Here’s What’s Happening in Mobile Payments

Here's What's Happening in Mobile PaymentsIn case you missed ’em, here are some of the must-know events, occurrences, rumors, and realities involving mobile payments that earned some digital ink this past week.

By utilizing the fingerprint-sensing technology from its AuthenTec acquisition, Apple could easily turn the world of mobile payments on its head. Just imagine the possibilities of simply using your iPhone and your fingerprint to pay for everyday life.  Such a move would revolutionize the mobile payment experience, which currently remains a challenge for users. Presently, entering your billing and payment information from a mobile device is somewhat onerous.

NFC payments in the United States gained momentum recently as Isis announced new partnerships with American Express and Chase. The partnerships follow a July 30 announcement that Isis will roll out nationally later this year following two pilots in Austin, Texas and Salt Lake City, Utah.
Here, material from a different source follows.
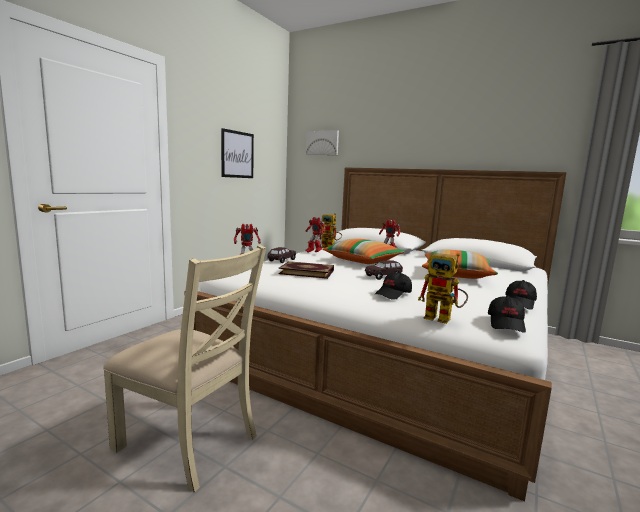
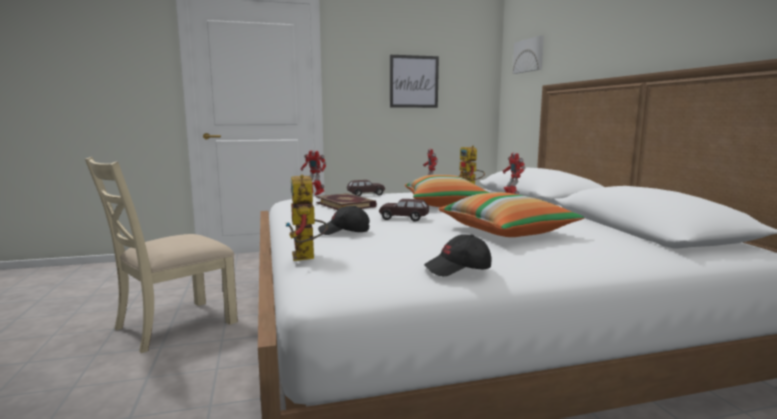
camera: 45 degrees right, 0 degrees up
beige chair [103,245,266,492] -> beige chair turned 60 degrees clockwise [85,157,238,353]
black cap [488,296,526,333] -> none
The market for tools that help consumers buy goods using mobile phones is getting crowded, inundating small businesses, putting off venture capitalists and making it hard for many payment startups to make a buck. Just ask Kristy Fassio, owner of a Fit4Mom exercise franchise near Seattle. She’s getting bombarded with pitches from mobile and web-payment companies pledging to provide low- cost, easy ways for her to accept payments for the mom-focused workout classes she teaches. Some don’t even charge fees.

For some businesses, forgoing the standard brick and mortar establishment means having to rethink how to conduct everyday business actions. Enter PayAnywhere. The premium mobile payment processor allows owners and employees to move from appointment to appointment while seamlessly accepting credit and debit card payments using the smartphone or tablet they already have. Mobile businesses of all types provide essential services to customers at their convenience and PayAnywhere ensures merchants are experiencing the same level of convenience when it comes to accepting payments.

According to the latest data published by the Pew Research Center’s Pew Internet & American Life Project, 32% of U.S. adults now bank using their mobile phones. Pew also discovered that more than half of all U.S. adults (51%) bank online today. Pew commissioned Princeton Survey Research Associates International to conduct the survey.